◆ Description of the task
Print every line of text in each entry below, keeping every word, character, and line break unchanged.

Dataset records below:

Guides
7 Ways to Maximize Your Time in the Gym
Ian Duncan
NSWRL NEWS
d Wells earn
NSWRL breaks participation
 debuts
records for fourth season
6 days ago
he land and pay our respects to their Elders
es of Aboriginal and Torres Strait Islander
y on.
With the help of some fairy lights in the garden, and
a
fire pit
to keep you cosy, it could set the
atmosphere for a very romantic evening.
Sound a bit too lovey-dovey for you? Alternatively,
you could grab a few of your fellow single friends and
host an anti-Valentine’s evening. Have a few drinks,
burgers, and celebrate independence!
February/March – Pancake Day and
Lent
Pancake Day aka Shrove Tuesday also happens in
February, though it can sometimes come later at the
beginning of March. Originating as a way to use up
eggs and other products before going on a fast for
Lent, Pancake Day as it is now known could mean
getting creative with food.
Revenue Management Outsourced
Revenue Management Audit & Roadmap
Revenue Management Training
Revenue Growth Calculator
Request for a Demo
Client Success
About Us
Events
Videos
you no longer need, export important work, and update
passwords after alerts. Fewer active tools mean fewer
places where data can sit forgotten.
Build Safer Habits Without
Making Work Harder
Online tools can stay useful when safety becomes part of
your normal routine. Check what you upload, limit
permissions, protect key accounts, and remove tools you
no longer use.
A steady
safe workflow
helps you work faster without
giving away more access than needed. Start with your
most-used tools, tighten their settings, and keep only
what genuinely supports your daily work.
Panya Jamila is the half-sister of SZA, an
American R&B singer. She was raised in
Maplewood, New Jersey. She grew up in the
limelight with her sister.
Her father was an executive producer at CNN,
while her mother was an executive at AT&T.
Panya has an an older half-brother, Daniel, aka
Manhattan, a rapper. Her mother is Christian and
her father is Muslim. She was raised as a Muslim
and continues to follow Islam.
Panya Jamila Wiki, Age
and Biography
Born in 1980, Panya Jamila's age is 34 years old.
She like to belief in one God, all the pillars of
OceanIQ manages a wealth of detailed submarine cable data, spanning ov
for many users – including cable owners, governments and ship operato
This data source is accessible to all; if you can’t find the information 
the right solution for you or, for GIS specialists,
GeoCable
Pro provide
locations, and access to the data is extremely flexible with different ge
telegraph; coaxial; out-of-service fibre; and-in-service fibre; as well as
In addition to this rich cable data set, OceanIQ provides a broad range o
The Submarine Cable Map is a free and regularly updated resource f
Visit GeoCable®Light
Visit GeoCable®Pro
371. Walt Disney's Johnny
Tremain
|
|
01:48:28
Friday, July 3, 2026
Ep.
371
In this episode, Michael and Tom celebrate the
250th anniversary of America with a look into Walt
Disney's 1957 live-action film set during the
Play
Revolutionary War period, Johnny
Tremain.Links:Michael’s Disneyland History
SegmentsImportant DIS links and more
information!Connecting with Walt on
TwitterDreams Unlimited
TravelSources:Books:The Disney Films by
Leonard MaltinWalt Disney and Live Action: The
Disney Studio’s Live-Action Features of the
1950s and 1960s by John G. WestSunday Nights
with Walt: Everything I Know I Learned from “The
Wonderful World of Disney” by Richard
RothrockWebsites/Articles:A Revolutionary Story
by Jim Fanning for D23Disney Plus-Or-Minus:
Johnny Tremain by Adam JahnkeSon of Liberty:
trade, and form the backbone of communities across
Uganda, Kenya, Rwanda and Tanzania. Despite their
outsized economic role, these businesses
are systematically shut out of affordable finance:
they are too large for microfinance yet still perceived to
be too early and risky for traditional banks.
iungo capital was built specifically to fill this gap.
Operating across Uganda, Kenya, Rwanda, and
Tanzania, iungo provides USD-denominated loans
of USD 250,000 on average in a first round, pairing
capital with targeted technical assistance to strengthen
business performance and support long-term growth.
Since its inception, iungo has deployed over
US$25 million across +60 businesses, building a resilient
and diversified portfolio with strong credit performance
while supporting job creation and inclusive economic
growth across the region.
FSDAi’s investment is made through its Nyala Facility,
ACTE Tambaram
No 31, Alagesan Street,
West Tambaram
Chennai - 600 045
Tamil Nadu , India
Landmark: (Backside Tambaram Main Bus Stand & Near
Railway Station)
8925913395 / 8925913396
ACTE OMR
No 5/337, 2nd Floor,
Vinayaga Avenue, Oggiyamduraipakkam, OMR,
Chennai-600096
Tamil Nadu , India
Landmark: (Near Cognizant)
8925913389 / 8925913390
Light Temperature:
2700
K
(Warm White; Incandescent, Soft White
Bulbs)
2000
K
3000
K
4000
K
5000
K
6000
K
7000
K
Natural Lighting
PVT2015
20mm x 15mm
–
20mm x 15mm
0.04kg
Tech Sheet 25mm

End of Dataset records.

◆ Response
Guides
7 Ways to Maximize Your Time in the Gym
Ian Duncan
NSWRL NEWS
d Wells earn
NSWRL breaks participation
 debuts
records for fourth season
6 days ago
he land and pay our respects to their Elders
es of Aboriginal and Torres Strait Islander
y on.
With the help of some fairy lights in the garden, and
a
fire pit
to keep you cosy, it could set the
atmosphere for a very romantic evening.
Sound a bit too lovey-dovey for you? Alternatively,
you could grab a few of your fellow single friends and
host an anti-Valentine’s evening. Have a few drinks,
burgers, and celebrate independence!
February/March – Pancake Day and
Lent
Pancake Day aka Shrove Tuesday also happens in
February, though it can sometimes come later at the
beginning of March. Originating as a way to use up
eggs and other products before going on a fast for
Lent, Pancake Day as it is now known could mean
getting creative with food.
Revenue Management Outsourced
Revenue Management Audit & Roadmap
Revenue Management Training
Revenue Growth Calculator
Request for a Demo
Client Success
About Us
Events
Videos
you no longer need, export important work, and update
passwords after alerts. Fewer active tools mean fewer
places where data can sit forgotten.
Build Safer Habits Without
Making Work Harder
Online tools can stay useful when safety becomes part of
your normal routine. Check what you upload, limit
permissions, protect key accounts, and remove tools you
no longer use.
A steady
safe workflow
helps you work faster without
giving away more access than needed. Start with your
most-used tools, tighten their settings, and keep only
what genuinely supports your daily work.
Panya Jamila is the half-sister of SZA, an
American R&B singer. She was raised in
Maplewood, New Jersey. She grew up in the
limelight with her sister.
Her father was an executive producer at CNN,
while her mother was an executive at AT&T.
Panya has an an older half-brother, Daniel, aka
Manhattan, a rapper. Her mother is Christian and
her father is Muslim. She was raised as a Muslim
and continues to follow Islam.
Panya Jamila Wiki, Age
and Biography
Born in 1980, Panya Jamila's age is 34 years old.
She like to belief in one God, all the pillars of
OceanIQ manages a wealth of detailed submarine cable data, spanning ov
for many users – including cable owners, governments and ship operato
This data source is accessible to all; if you can’t find the information 
the right solution for you or, for GIS specialists,
GeoCable
Pro provide
locations, and access to the data is extremely flexible with different ge
telegraph; coaxial; out-of-service fibre; and-in-service fibre; as well as
In addition to this rich cable data set, OceanIQ provides a broad range o
The Submarine Cable Map is a free and regularly updated resource f
Visit GeoCable®Light
Visit GeoCable®Pro
371. Walt Disney's Johnny
Tremain
|
|
01:48:28
Friday, July 3, 2026
Ep.
371
In this episode, Michael and Tom celebrate the
250th anniversary of America with a look into Walt
Disney's 1957 live-action film set during the
Play
Revolutionary War period, Johnny
Tremain.Links:Michael’s Disneyland History
SegmentsImportant DIS links and more
information!Connecting with Walt on
TwitterDreams Unlimited
TravelSources:Books:The Disney Films by
Leonard MaltinWalt Disney and Live Action: The
Disney Studio’s Live-Action Features of the
1950s and 1960s by John G. WestSunday Nights
with Walt: Everything I Know I Learned from “The
Wonderful World of Disney” by Richard
RothrockWebsites/Articles:A Revolutionary Story
by Jim Fanning for D23Disney Plus-Or-Minus:
Johnny Tremain by Adam JahnkeSon of Liberty:
trade, and form the backbone of communities across
Uganda, Kenya, Rwanda and Tanzania. Despite their
outsized economic role, these businesses
are systematically shut out of affordable finance:
they are too large for microfinance yet still perceived to
be too early and risky for traditional banks.
iungo capital was built specifically to fill this gap.
Operating across Uganda, Kenya, Rwanda, and
Tanzania, iungo provides USD-denominated loans
of USD 250,000 on average in a first round, pairing
capital with targeted technical assistance to strengthen
business performance and support long-term growth.
Since its inception, iungo has deployed over
US$25 million across +60 businesses, building a resilient
and diversified portfolio with strong credit performance
while supporting job creation and inclusive economic
growth across the region.
FSDAi’s investment is made through its Nyala Facility,
ACTE Tambaram
No 31, Alagesan Street,
West Tambaram
Chennai - 600 045
Tamil Nadu , India
Landmark: (Backside Tambaram Main Bus Stand & Near
Railway Station)
8925913395 / 8925913396
ACTE OMR
No 5/337, 2nd Floor,
Vinayaga Avenue, Oggiyamduraipakkam, OMR,
Chennai-600096
Tamil Nadu , India
Landmark: (Near Cognizant)
8925913389 / 8925913390
Light Temperature:
2700
K
(Warm White; Incandescent, Soft White
Bulbs)
2000
K
3000
K
4000
K
5000
K
6000
K
7000
K
Natural Lighting
PVT2015
20mm x 15mm
–
20mm x 15mm
0.04kg
Tech Sheet 25mm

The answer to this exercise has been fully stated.